A Des Moines Register poll, a crucial final indicator of voter preference, said Romney was leading, with 24 percent of likely voters. US Representative Ron Paul of Texas was second with 22 percent. The newspaper poll’s results released last night were consistent with earlier polls by CNN/Time and NBC, which ranked Romney as a slight favorite over Paul, although the margins were statistically insignificant.
The Register poll revealed that former Pennsylvania senator Rick Santorum had risen into third place, with a small lead over Newt Gingrich and Texas Governor Rick Perry.
Romney’s forces in Iowa continued to dampen expectations even as the candidate revved up his campaign in Sioux Falls last night for his final two-day push. But a clear sense of momentum has taken hold here. Instead of posing a problem that needs to be explained away, Iowa may give Romney a first-in-the-nation caucus gift.
“We’re in a position now to finish on an upswing,’’ said Romney’s senior campaign adviser in Iowa, David Kochel.
If Romney secures a surprise victory Tuesday and then captures the primary election Jan. 10 in New Hampshire, where he holds a comfortable lead in the polls, he would be launched on a strong trajectory toward the nominating convention in Tampa.

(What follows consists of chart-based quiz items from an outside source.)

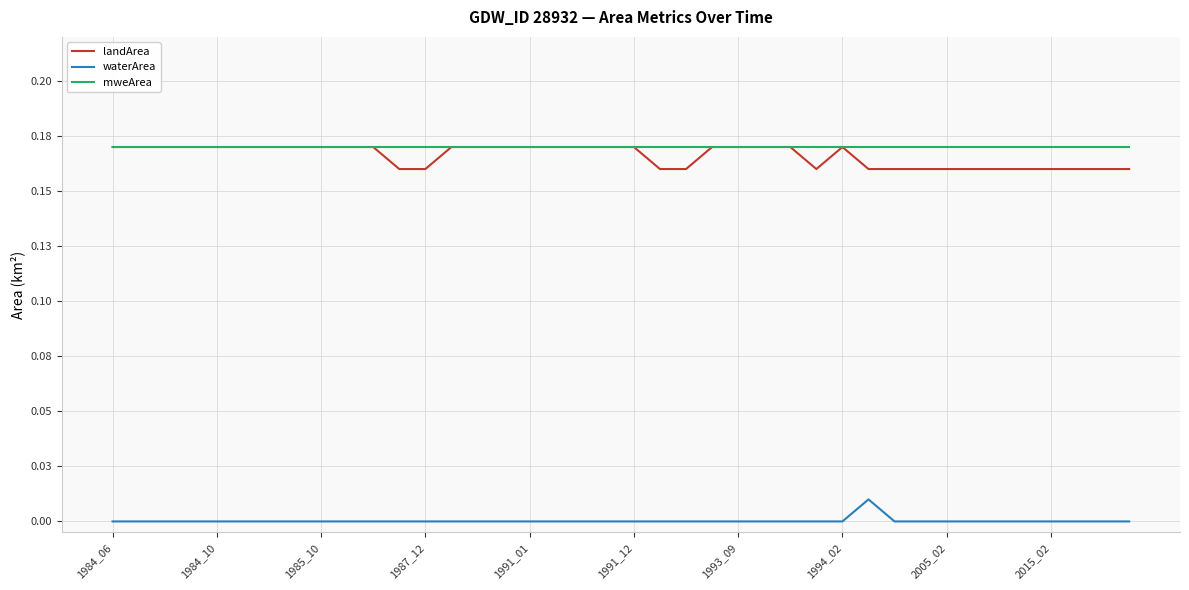

Does the chart have visible grid lines?

Yes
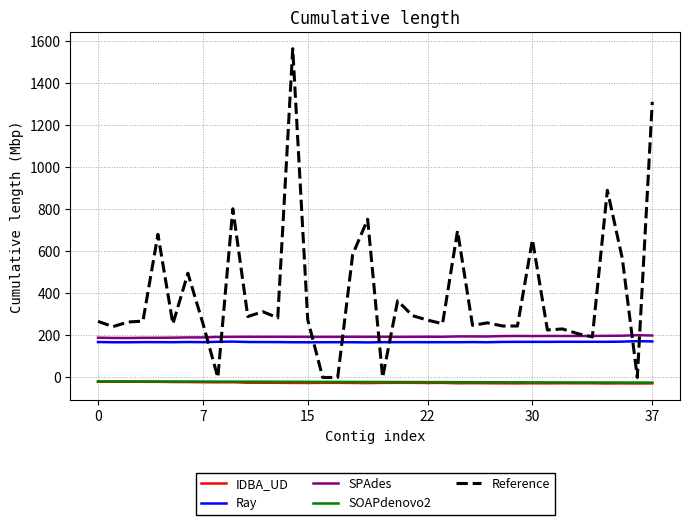

What is the average value of the SPAdes series?

194.1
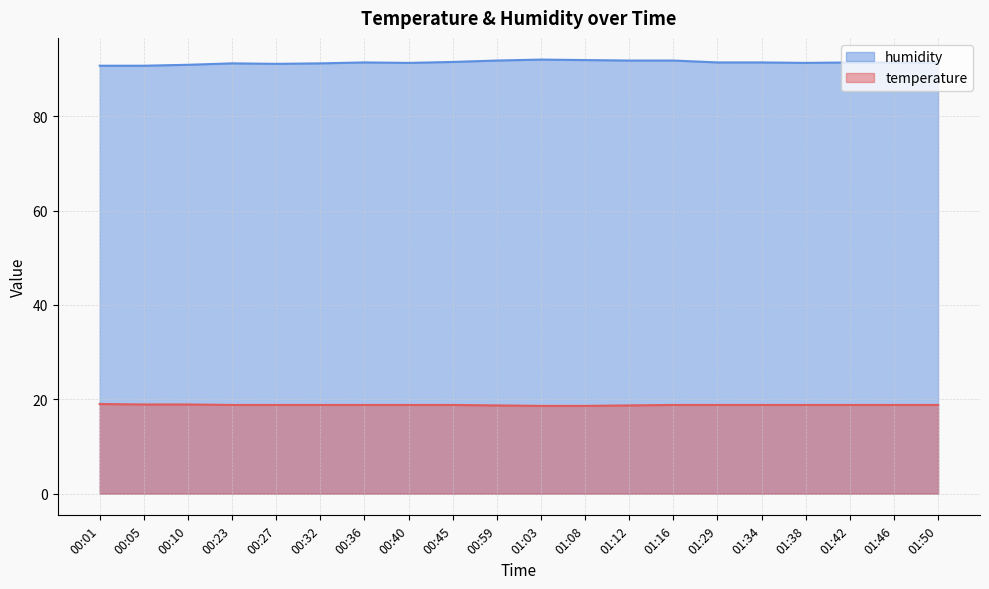

How many series are shown in this chart?

2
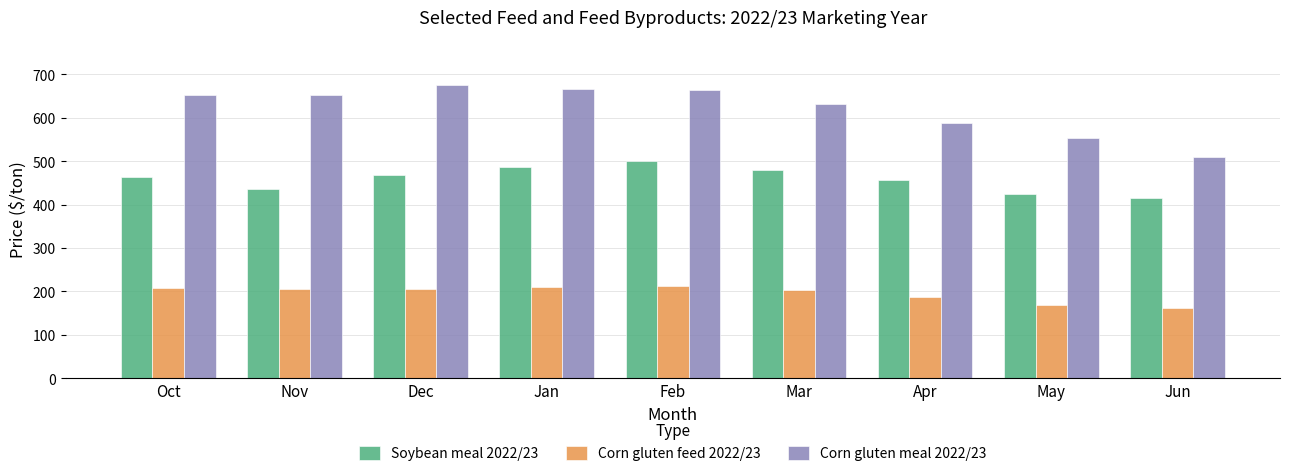

How many bars are there in each group?

3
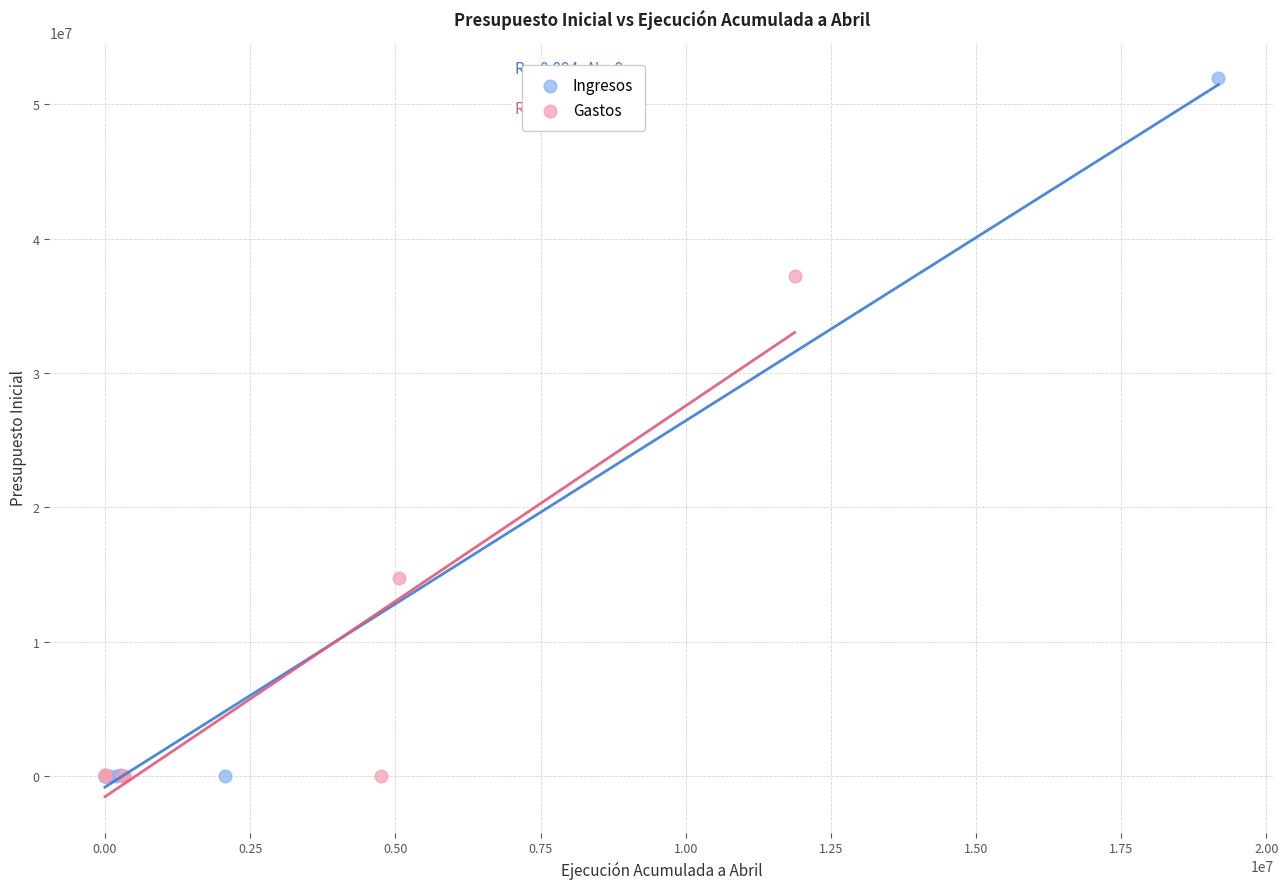

Which series has the widest spread of Y values?

Ingresos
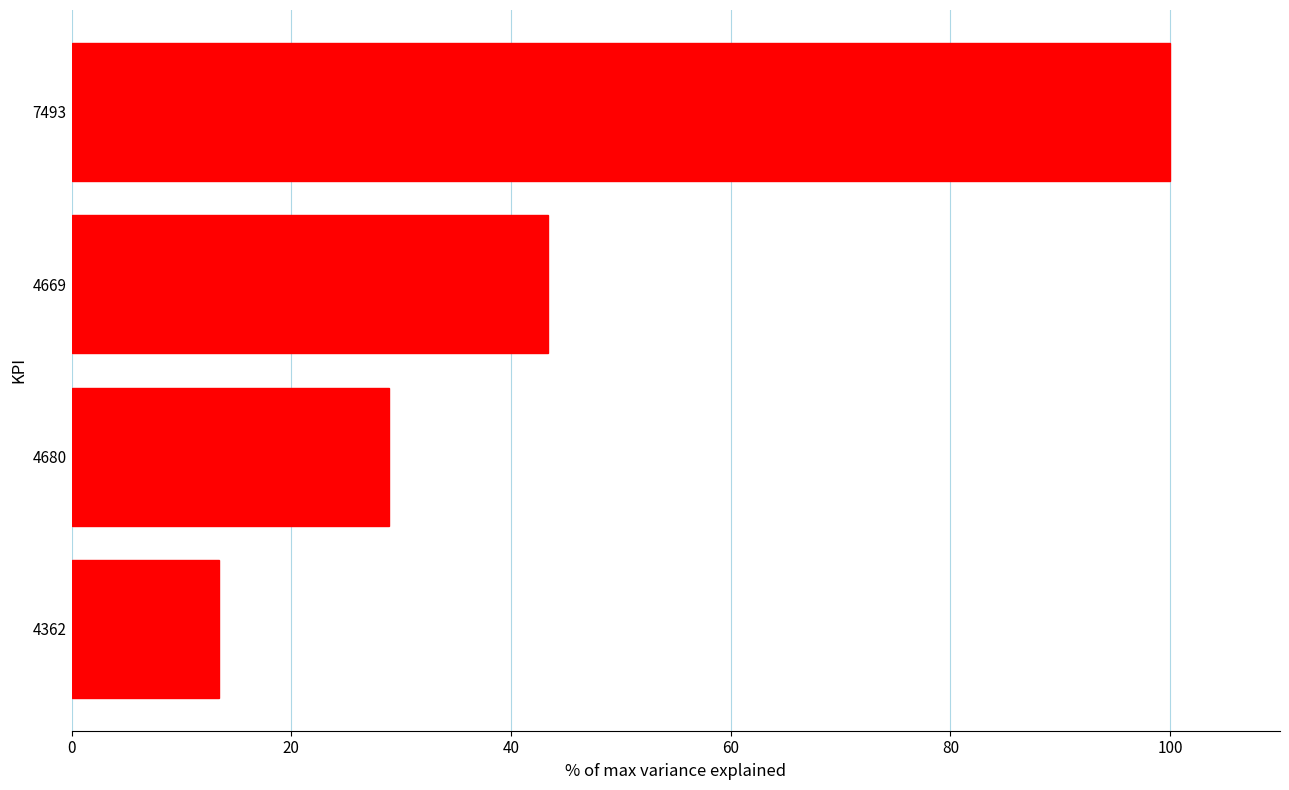

What is the average value?

46.4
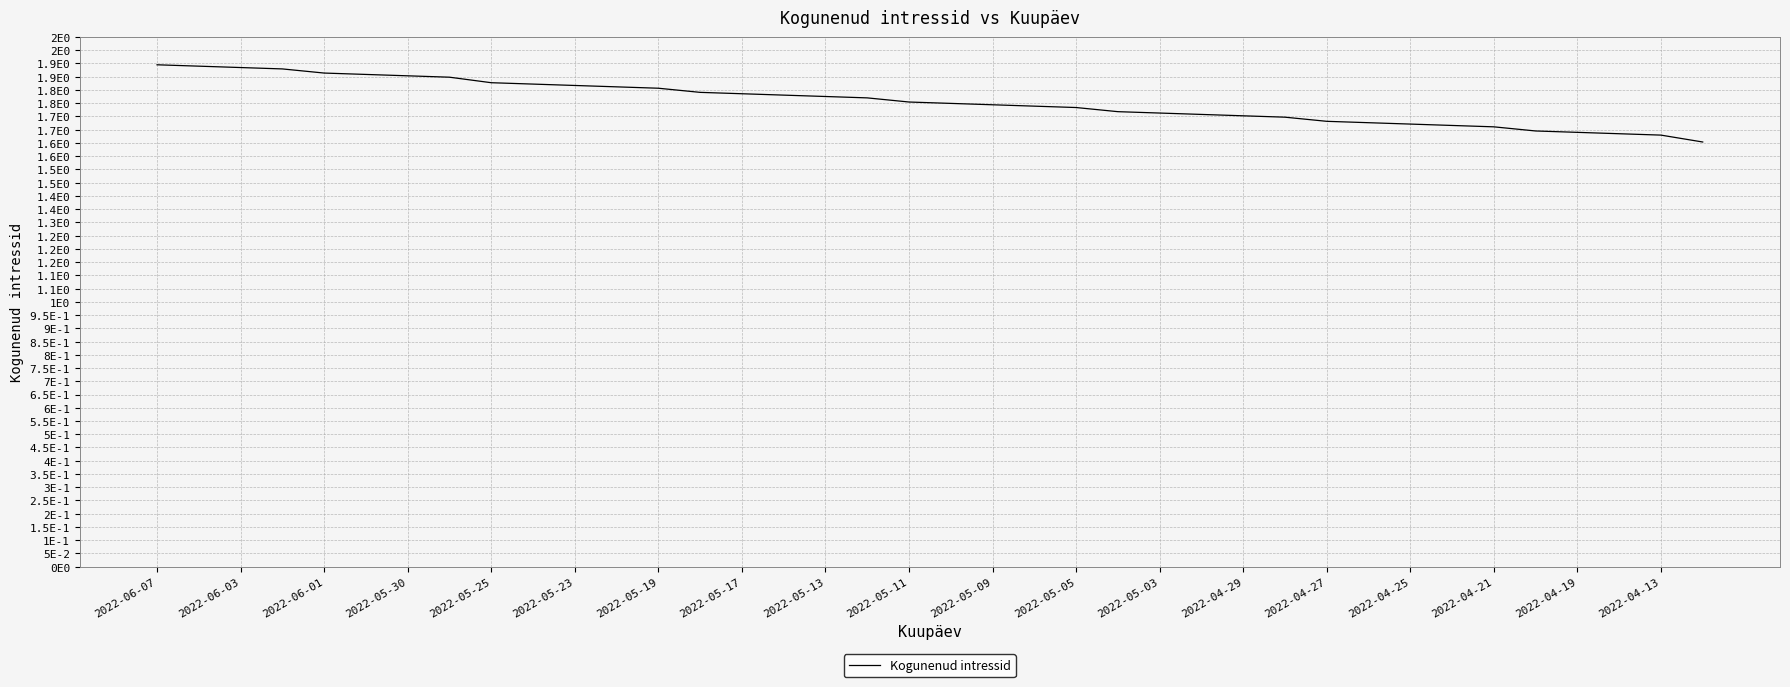

Does the chart display data point markers on the line(s)?

No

That would make him the first Republican who is not an incumbent president to capture both contests in the same year. It would mean that Republicans, despite the grassroots strength of Tea Party activists, will be closer to nominating a candidate with a moderate profile and the best shot, many political analysts believe, of defeating President Obama in the general election.
Even finishing second behind Paul, the latest non-Romney candidate to rise, would give Romney a considerable Iowa bounce. Paul holds libertarian views that many consider extreme, and he is seen by mainstream voters and party leaders as unelectable.